= Mireya Véliz =

Chilean actress (1915–2013)

Mireya Véliz (1915 – 5 September 2013) was a Chilean actress with a career of more than 50 years, retiring at the age of 96.

== Career ==
Véliz was featured in some of the first televised TV-theatre productions in Chile which were directed by Hugo Miller for Chile's Channel 13.

Before working in television she spent a number of years writing, directing and producing theatre for children. She later became part of the Teatre Ensayo which was a major University theatre company in Chile. Within this company she wrote radio-theatre and worked on the program La Voz de America which was recorded in the U.S. embassy.

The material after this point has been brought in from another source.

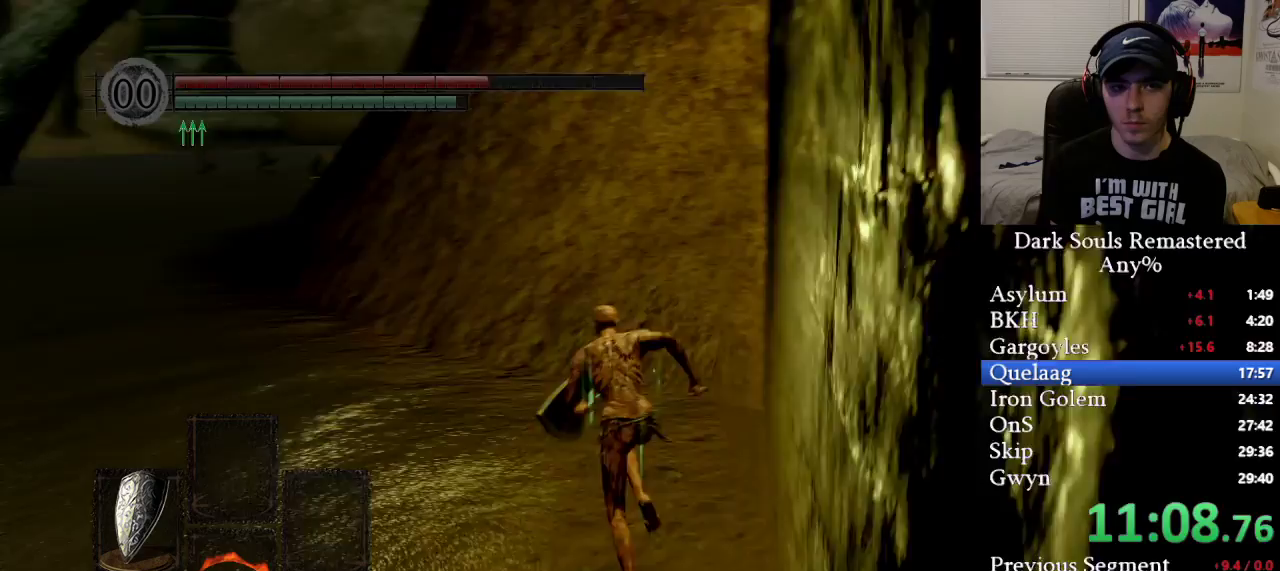
{"buttons": ["B"], "left_stick": "up", "right_stick": "center", "events": [[133, "right_stick", "center"]]}
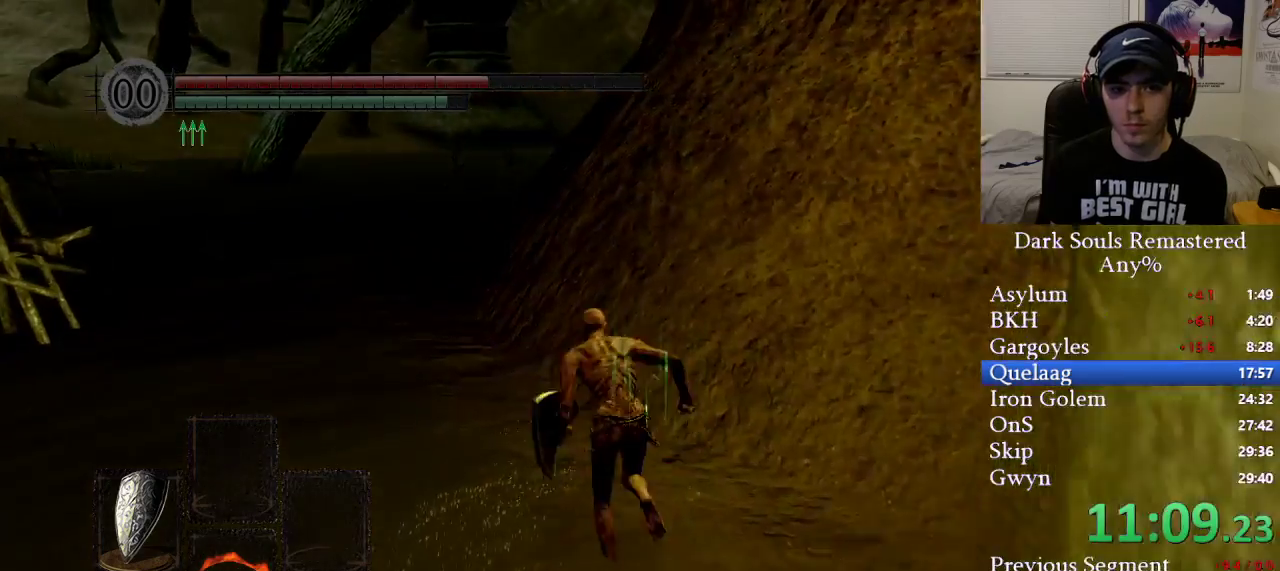
{"buttons": ["B"], "left_stick": "up", "right_stick": "center", "events": []}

In 1986 she was in the cast of the Universidad Catolica theatre production of Juan Radrigan’s El Pueblo de mal amor alongside other prominent actors such as Patricio Strahovsky and Gabriela Medina. The play’s theme inspired by real events dealt with homelessness, displacement and exile and interplayed with the biblical themes of exile and the Promised Land.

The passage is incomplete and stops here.